• [Task instructions]
A) Format the source lines in the rows, everything from the start of the rows down to the line containing "Three-by-two array of", as a Markdown table with the columns No. and Line. Skip blank lines and leave the pictures out.
B) Continue the excerpt from the old cookbook, picking up after its last sentence on rolled boiled beef.

• [Excerpted passage]
Content starts
Marion Harland's Complete Cook Book A Practical and Exhaustive Manual of Cookery and Housekeeping
Part 28
Pot-roast of coarse beef
Cut four pounds of coarse lean beef in one piece. Fry half a pound of fat salt pork in a rather shallow pot. Put in the beef, and cook fast on both sides for five minutes. Cover with a chopped onion and a cupful of canned tomatoes, a sliced carrot and a sliced turnip. Now, pour in enough hot water to come half-way to the top of the meat; cover closely and simmer slowly for two hours, turning at the end of the first hour.
Take out the beef; rub with butter, pepper and salt, and set in the oven while you skim and strain the gravy, rubbing the vegetables with it through a colander. Put this back into the pot, thicken with browned flour, boil up once; pour half over the meat and serve the rest in a gravy-boat.
Rolled boiled beef
(An English recipe)
Cut an oblong piece of beef from the flank. It should be two inches thick, twelve inches long and six wide. Lay it on a dish and spread upon it this forcemeat:
A cupful of cracker crumbs, two tablespoonfuls of finely-chopped salt pork, half a teaspoonful of salt, one saltspoonful, each, of thyme, marjoram, and sage, half a saltspoonful of pepper, a few drops of onion juice, or one teaspoonful of chopped onion, and one egg. Moisten with a good stock until soft enough to spread over the meat.
Content ends
• [Plain-text document sources]
Content starts
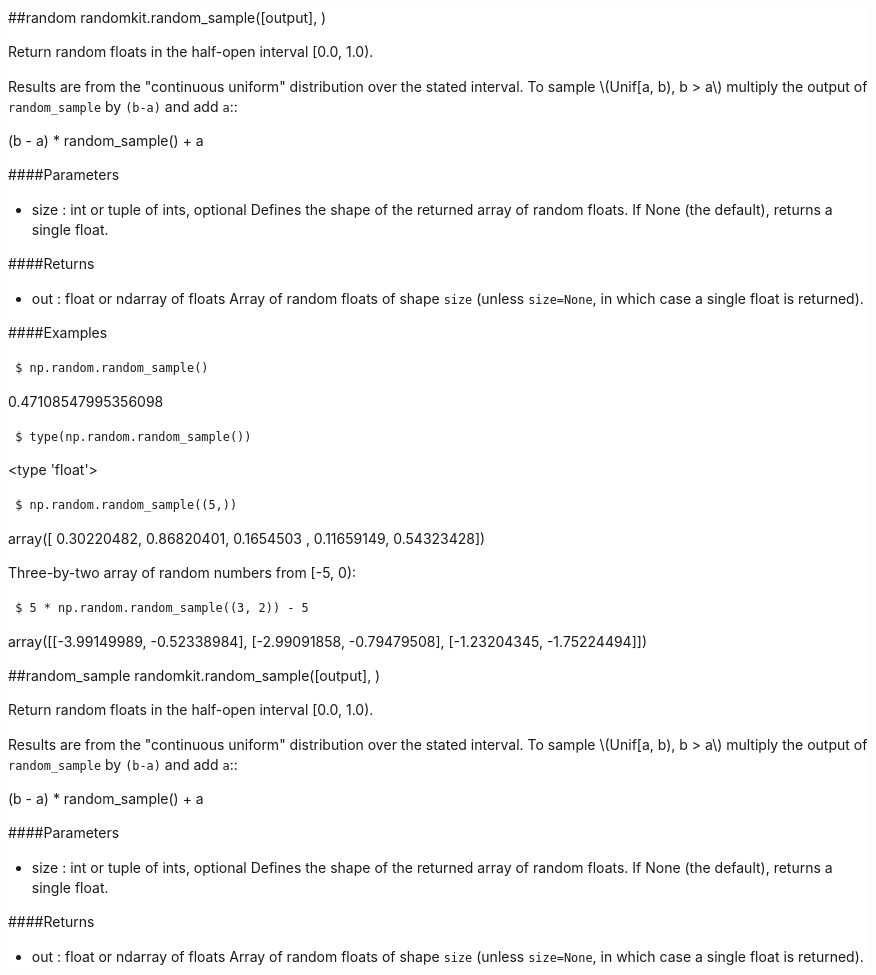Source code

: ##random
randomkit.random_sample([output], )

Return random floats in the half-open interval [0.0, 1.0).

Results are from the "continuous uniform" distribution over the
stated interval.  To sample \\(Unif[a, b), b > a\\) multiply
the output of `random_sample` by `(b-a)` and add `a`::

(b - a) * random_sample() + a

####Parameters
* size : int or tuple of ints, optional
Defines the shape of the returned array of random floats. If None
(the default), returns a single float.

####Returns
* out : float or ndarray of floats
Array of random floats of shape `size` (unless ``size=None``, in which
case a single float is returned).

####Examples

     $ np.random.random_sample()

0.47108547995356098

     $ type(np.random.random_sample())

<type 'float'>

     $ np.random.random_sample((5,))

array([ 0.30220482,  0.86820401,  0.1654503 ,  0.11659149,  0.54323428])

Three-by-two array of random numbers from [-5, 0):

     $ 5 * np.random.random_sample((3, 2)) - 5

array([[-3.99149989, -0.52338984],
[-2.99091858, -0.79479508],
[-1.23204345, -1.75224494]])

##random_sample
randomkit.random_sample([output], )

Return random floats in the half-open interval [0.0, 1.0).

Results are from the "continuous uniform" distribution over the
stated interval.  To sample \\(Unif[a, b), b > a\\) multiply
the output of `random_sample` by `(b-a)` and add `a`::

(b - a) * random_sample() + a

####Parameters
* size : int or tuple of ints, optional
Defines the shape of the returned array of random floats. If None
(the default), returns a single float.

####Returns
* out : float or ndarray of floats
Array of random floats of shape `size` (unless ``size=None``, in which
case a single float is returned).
Content ends
• [Outputs in order]
A)
| No. | Line |
|---|---|
| 1 | Source code |
| 2 | : ##random |
| 3 | randomkit.random_sample([output], ) |
| 4 | Return random floats in the half-open interval [0.0, 1.0). |
| 5 | Results are from the "continuous uniform" distribution over the |
| 6 | stated interval.  To sample \\(Unif[a, b), b > a\\) multiply |
| 7 | the output of `random_sample` by `(b-a)` and add `a`:: |
| 8 | (b - a) * random_sample() + a |
| 9 | ####Parameters |
| 10 | * size : int or tuple of ints, optional |
| 11 | Defines the shape of the returned array of random floats. If None |
| 12 | (the default), returns a single float. |
| 13 | ####Returns |
| 14 | * out : float or ndarray of floats |
| 15 | Array of random floats of shape `size` (unless ``size=None``, in which |
| 16 | case a single float is returned). |
| 17 | ####Examples |
| 18 |      $ np.random.random_sample() |
| 19 | 0.47108547995356098 |
| 20 |      $ type(np.random.random_sample()) |
| 21 | <type 'float'> |
| 22 |      $ np.random.random_sample((5,)) |
| 23 | array([ 0.30220482,  0.86820401,  0.1654503 ,  0.11659149,  0.54323428]) |
| 24 | Three-by-two array of random numbers from [-5, 0): |

B)
Roll as you would a valise pudding, tie about with pack-thread and sew up in mosquito netting or cheese-cloth. Put on in plenty of boiling water and cook slowly for four hours. Let it lie in the water until the latter is a little more than lukewarm, and put under a heavy weight until next day. Remove the cloth, cut the strings and serve cold with horseradish sauce.
Corned beef is very good prepared in this way. Add vinegar to the water in which it is boiled and omit the pork from the stuffing.
Beef à la mode (No. 1)
Cut two pounds of lean beef from the round into strips. Cover the bottom of a pudding-dish with thin strips of bacon, then put in half the meat and strew over this carrots, turnips and onions, sliced very thin. There should be four of these, part of them going over the first layer of beef, the remainder over the second layer of beef. With them go two bay-leaves broken into bits. Cover all with stock, make a paste of flour and water, rolling it out as for pie crust, cover the top of the bake-dish with this, pinching it down about the edges so that no steam may escape. Bake for two hours in a steady oven, remove the paste cover, and send the dish at once to the table.
Beef à la mode (No. 2)
Have a solid piece cut from the round, and tie into shape with stout cords at intervals of an inch apart. Plug the meat perpendicularly with strips of fat salt pork, long enough to project half an inch at top and bottom. Make incisions clear through the beef with a sharp, thin knife, and fill these with forcemeat made of fat pork, minced, onion and bread-crumbs, sharply seasoned. Lay the meat in a braising-pot, cover deep with chopped onion, carrot, turnip, celery, three bay-leaves, a sliced tomato, and sprinkle with mace and paprika. Now pour in a cupful of cold water, cover closely and cook slowly fifteen minutes to the pound.
If you wish to serve hot, clip the threads; rub the gravy through a colander, let it cool a few minutes to throw up the fat; skim and thicken with browned flour, and pour half over the meat, half into a gravy-boat.
It is, however, nicer if left to get cold in the gravy, with a heavy weight on top, until next day. Then remove the cords, and cut in thin, horizontal slices.
An underdone roast can be metamorphosed in this way for a second-day’s dinner.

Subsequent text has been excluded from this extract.